Using the head and tail functions, this shows that the dataset ranges in years from 2017-2020.

Next, we filter the US babynames dataset by these years using the filter function.We average the proportions by name and then arrange the data in descending order by our new average variable. Then, we plot this on a column chart to view the proportion of averaged names.

babynames %>%  
  filter(year > 2016 & year < 2021) %>%  
  group_by(name) %>%  
  summarize(average = mean(prop)) %>%  
  arrange(desc(average)) %>%  
  head(10) %>%  
  ggplot(aes(reorder(name, average),average, fill = name)) + geom_col() +
  labs( title= "Top 10 US Babyname Popularity in 2017", x= "Name",
        y = "Percentage", subtitle = "MEA 3290 Project 1, Graph 4")+
  theme_classic()+
  coord_flip()

As we can see by both bar charts, none of the top 10 names in Italy (regardless of gender) reached the top 10 list of names in the US in 2017.

Conclusion

Overall, from the visualizations provided, we can see 2 main Italian popular names in the US by gender: Marco and Anna. Anna seemed to have had much more prevalence prior to the 1950’s, and Marco seems to have a huge spike in the 2000’s. The rest of the top 5 names by gender in Italy do not show any clear or distinct trend over time, other than a slight increase and decrease from ~1970-1980 in the female names Maria and Andrea.

From what we see, I hypothesize that the increases in the female names from 1970-2000 could be a result of immigration waves into the US from Italy during that time, alongside a consistency of Italian culture and names in media (ie: The Godfather, Italian Music, etc). I also hypothesize that the small hump seen for the name Maria in the 1960’s-1970’s is likely a result of the release of the movie West Side Story in December of 1961.

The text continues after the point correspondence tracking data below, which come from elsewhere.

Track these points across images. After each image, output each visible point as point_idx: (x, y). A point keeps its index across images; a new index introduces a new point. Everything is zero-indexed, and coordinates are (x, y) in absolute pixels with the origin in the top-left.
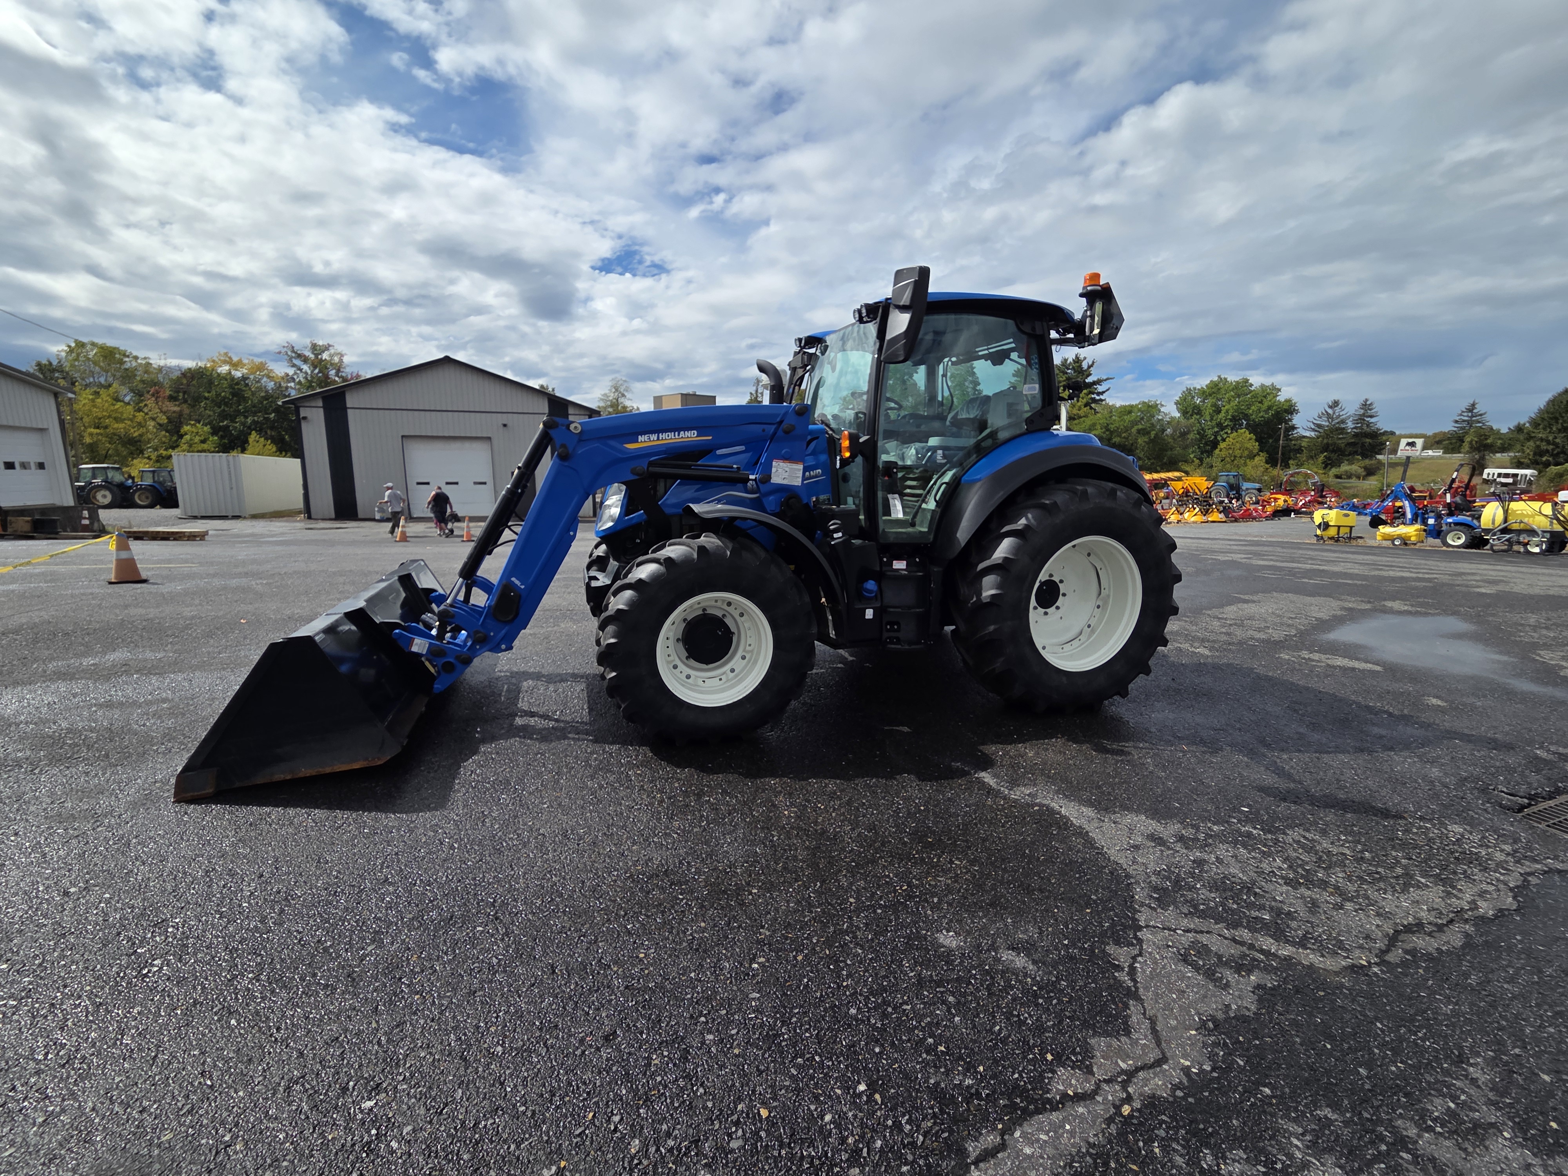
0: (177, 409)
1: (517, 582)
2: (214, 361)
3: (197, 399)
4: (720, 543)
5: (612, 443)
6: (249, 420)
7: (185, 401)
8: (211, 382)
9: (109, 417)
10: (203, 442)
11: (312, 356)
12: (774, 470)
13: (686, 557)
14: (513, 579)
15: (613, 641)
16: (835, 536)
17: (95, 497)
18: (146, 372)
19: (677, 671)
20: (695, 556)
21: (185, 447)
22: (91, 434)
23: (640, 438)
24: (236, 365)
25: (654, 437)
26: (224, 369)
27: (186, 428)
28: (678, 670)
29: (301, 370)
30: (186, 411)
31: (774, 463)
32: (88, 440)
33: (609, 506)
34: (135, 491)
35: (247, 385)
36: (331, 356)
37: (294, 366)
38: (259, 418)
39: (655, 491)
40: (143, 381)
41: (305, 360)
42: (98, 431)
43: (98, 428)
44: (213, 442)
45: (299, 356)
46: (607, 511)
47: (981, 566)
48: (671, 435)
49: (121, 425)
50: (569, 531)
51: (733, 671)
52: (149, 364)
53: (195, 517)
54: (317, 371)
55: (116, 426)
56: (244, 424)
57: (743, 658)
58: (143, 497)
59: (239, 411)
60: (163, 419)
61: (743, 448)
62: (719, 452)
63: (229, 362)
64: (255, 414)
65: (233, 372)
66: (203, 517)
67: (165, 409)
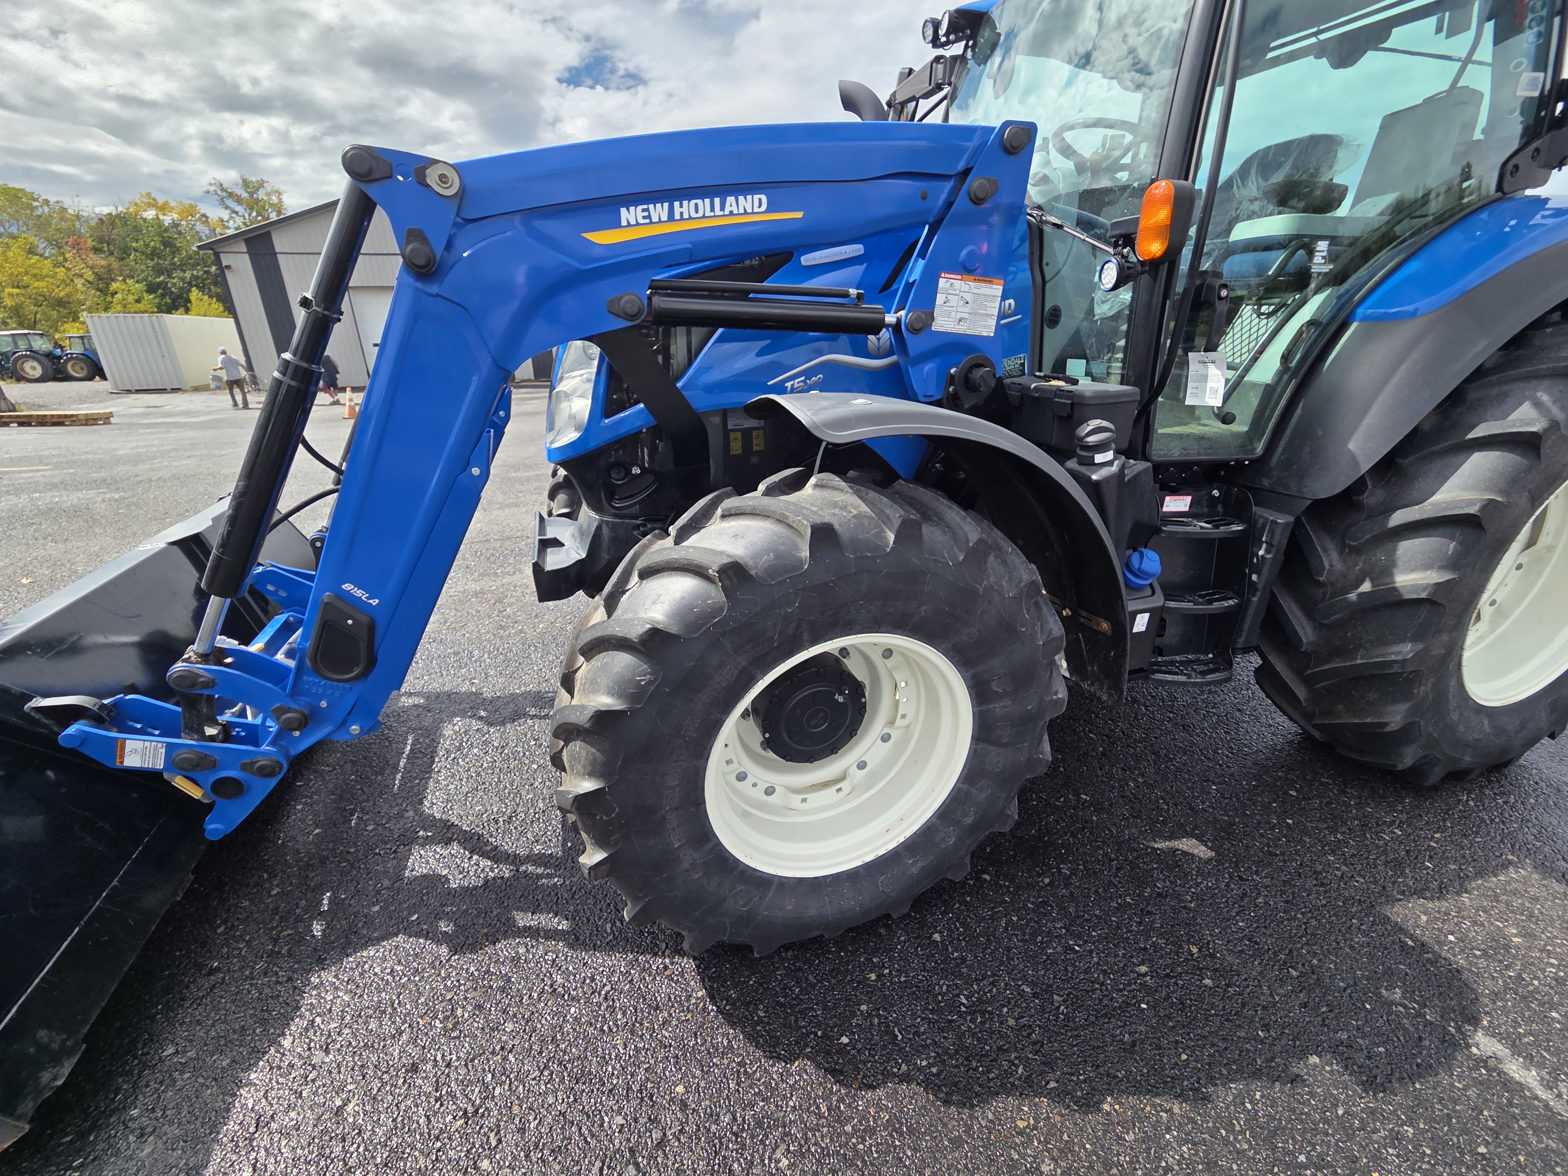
0: (104, 263)
1: (359, 593)
2: (136, 204)
3: (125, 251)
4: (864, 508)
5: (553, 227)
6: (188, 275)
7: (112, 253)
8: (137, 229)
9: (27, 273)
10: (138, 301)
11: (245, 195)
12: (940, 299)
13: (779, 556)
14: (347, 587)
15: (588, 785)
16: (1099, 458)
17: (23, 369)
18: (62, 219)
19: (744, 787)
20: (805, 553)
21: (119, 308)
22: (11, 295)
23: (627, 215)
24: (164, 208)
25: (660, 211)
26: (150, 214)
27: (114, 286)
28: (750, 780)
29: (237, 213)
30: (115, 265)
31: (942, 282)
32: (8, 302)
33: (567, 396)
34: (66, 361)
35: (180, 233)
36: (268, 195)
37: (227, 208)
38: (198, 272)
39: (667, 357)
40: (59, 230)
41: (239, 200)
42: (18, 291)
43: (18, 287)
44: (150, 302)
45: (231, 195)
46: (564, 405)
47: (1398, 518)
48: (704, 205)
49: (42, 284)
50: (468, 465)
51: (862, 765)
52: (64, 210)
53: (129, 391)
54: (254, 214)
55: (36, 284)
56: (182, 279)
57: (886, 738)
58: (77, 368)
59: (174, 264)
60: (89, 275)
61: (856, 249)
62: (808, 259)
63: (153, 204)
64: (194, 267)
65: (161, 217)
66: (138, 391)
67: (90, 263)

We did not see any overlap in names in the US from 2017 when compared to names in Italy in 2017 as well. Does this mean that immigrants from Italy to the US are “Americanizing” their names? Is there a pressure to do so? In terms of why this is, a study from 2016 may give us some insight. The study done by Carneiro et al., had found that “at any given time between 1900 and 1930, about 77 percent of immigrants had an American-sounding first name, and it was the norm for them to have dropped their original name within a year of entering the U.S.” This push for “Americanized” first names may have also been a result of economic consequences, as the research article also outlines that “Native-born sons of Irish, Italian, German, and Polish immigrant fathers who were given very ethnic names ended up [earning] $50 to $100 less per year than sons who were given very ‘American’ names.”

If you’d like to read more, the study is linked here!: https://www.ucl.ac.uk/~uctppca/Paper_Immigration_11Feb2016_SL.pdf

Limitations:

Since Italian is a Latin based language, there is the possibility of names listed within the dataset incorrectly being labeled as “Italian”, when they could also easily be Spanish, Portuguese, Romanian, and many more.

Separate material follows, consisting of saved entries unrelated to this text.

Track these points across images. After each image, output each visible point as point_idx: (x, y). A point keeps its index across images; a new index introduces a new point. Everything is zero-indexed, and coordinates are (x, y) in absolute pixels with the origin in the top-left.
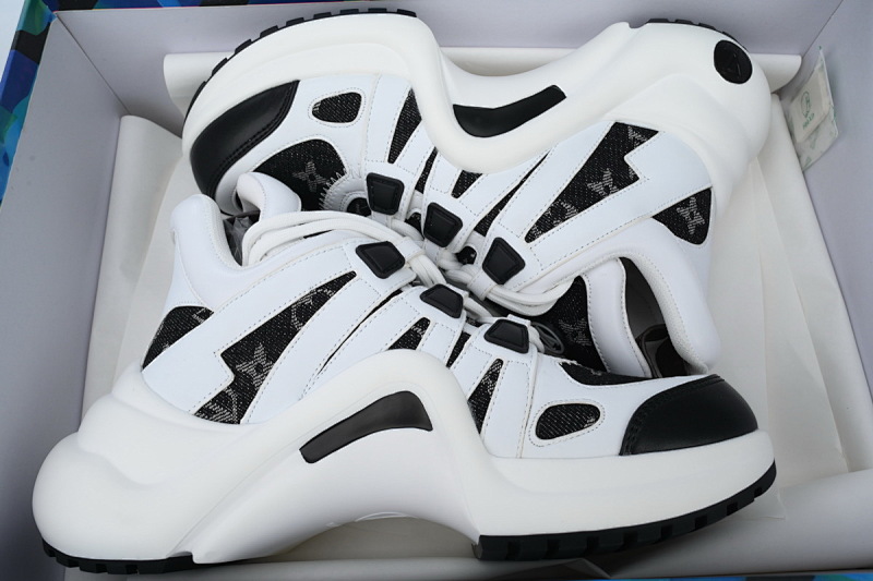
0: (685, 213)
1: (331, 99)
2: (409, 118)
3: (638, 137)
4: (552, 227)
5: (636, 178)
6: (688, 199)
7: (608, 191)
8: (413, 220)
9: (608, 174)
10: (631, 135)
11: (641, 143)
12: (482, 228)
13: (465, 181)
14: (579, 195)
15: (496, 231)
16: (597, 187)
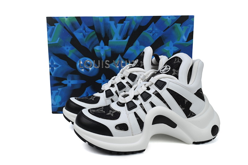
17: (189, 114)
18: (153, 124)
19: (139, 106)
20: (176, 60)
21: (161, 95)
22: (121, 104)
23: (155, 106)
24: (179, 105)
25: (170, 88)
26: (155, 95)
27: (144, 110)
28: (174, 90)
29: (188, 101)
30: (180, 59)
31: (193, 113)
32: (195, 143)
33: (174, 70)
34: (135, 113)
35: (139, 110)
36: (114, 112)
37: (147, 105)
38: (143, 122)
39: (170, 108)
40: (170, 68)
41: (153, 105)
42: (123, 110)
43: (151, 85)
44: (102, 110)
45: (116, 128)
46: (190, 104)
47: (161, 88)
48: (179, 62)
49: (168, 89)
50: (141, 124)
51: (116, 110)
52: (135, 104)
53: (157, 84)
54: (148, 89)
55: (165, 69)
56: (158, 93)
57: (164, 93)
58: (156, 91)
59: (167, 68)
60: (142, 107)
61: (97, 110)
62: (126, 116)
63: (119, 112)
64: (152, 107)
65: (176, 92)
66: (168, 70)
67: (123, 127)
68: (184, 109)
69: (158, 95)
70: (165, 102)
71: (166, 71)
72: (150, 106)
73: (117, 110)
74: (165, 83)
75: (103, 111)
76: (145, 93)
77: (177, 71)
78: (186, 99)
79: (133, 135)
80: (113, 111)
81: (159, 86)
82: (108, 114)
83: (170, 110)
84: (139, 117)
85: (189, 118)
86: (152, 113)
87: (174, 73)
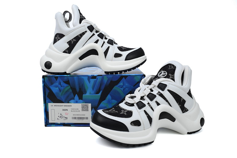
0: (59, 38)
1: (119, 57)
2: (106, 53)
3: (66, 51)
4: (82, 33)
5: (67, 43)
6: (58, 40)
7: (72, 40)
8: (106, 39)
9: (72, 43)
10: (67, 51)
11: (66, 50)
12: (94, 35)
13: (97, 42)
14: (78, 38)
15: (92, 34)
16: (74, 40)
17: (184, 110)
18: (159, 119)
19: (147, 105)
20: (170, 67)
21: (164, 95)
22: (130, 104)
23: (160, 104)
24: (177, 103)
25: (170, 90)
26: (159, 95)
27: (152, 108)
28: (173, 91)
29: (183, 99)
30: (173, 65)
31: (187, 109)
32: (189, 133)
33: (170, 75)
34: (145, 111)
35: (147, 108)
36: (126, 111)
37: (153, 104)
38: (151, 118)
39: (171, 106)
40: (166, 73)
41: (158, 104)
42: (134, 109)
43: (153, 88)
44: (114, 110)
45: (131, 124)
46: (184, 101)
47: (163, 90)
48: (174, 68)
49: (168, 90)
50: (150, 119)
51: (127, 109)
52: (143, 103)
53: (159, 86)
54: (152, 90)
55: (162, 74)
56: (161, 94)
57: (166, 93)
58: (159, 92)
59: (164, 73)
60: (149, 106)
61: (110, 111)
62: (138, 114)
63: (131, 111)
64: (158, 105)
65: (175, 92)
66: (166, 74)
67: (137, 123)
68: (180, 106)
69: (161, 95)
70: (167, 101)
71: (164, 75)
72: (156, 104)
73: (129, 110)
74: (166, 86)
75: (116, 111)
76: (150, 94)
77: (173, 76)
78: (182, 98)
79: (144, 130)
80: (124, 110)
81: (161, 88)
82: (121, 113)
83: (171, 107)
84: (148, 114)
85: (184, 113)
86: (158, 110)
87: (171, 77)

On top of this, we see Male Italian names showing clearly a larger increase from the 2000’s onwards when compared to female names. However, it is also of note to recognize that female names in general have many more possibilities and variability within the US when compared to males, which may also have an impact on these results.

It is also important to note that although Gender was a column in the original dataset, there was no information on gender for each of the names. This required a manual subsection for each of these names, which required assuming gender for each name provided. For example, Francesco was assumed to be a male name and Francesca a female name, which may not have always been accurate. On top of this, Andrea was a gender-ambiguous name, meaning it was included in both the female subsection and male subsection.

It is also important to note that although we filtered the US babynames dataset by yeas > 2016 and years < 2021, the US babynames dataset only included values up to 2017, meaning our visualizations are only based on that year.